= INSTRUCTIONS FOR THE TASK =
Return every line of the data exactly as it stands.

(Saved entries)
'''

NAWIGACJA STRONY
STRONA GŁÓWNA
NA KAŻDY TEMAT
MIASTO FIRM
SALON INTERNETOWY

'''

= EXERCISE OUTPUT =
NAWIGACJA STRONY
STRONA GŁÓWNA
NA KAŻDY TEMAT
MIASTO FIRM
SALON INTERNETOWY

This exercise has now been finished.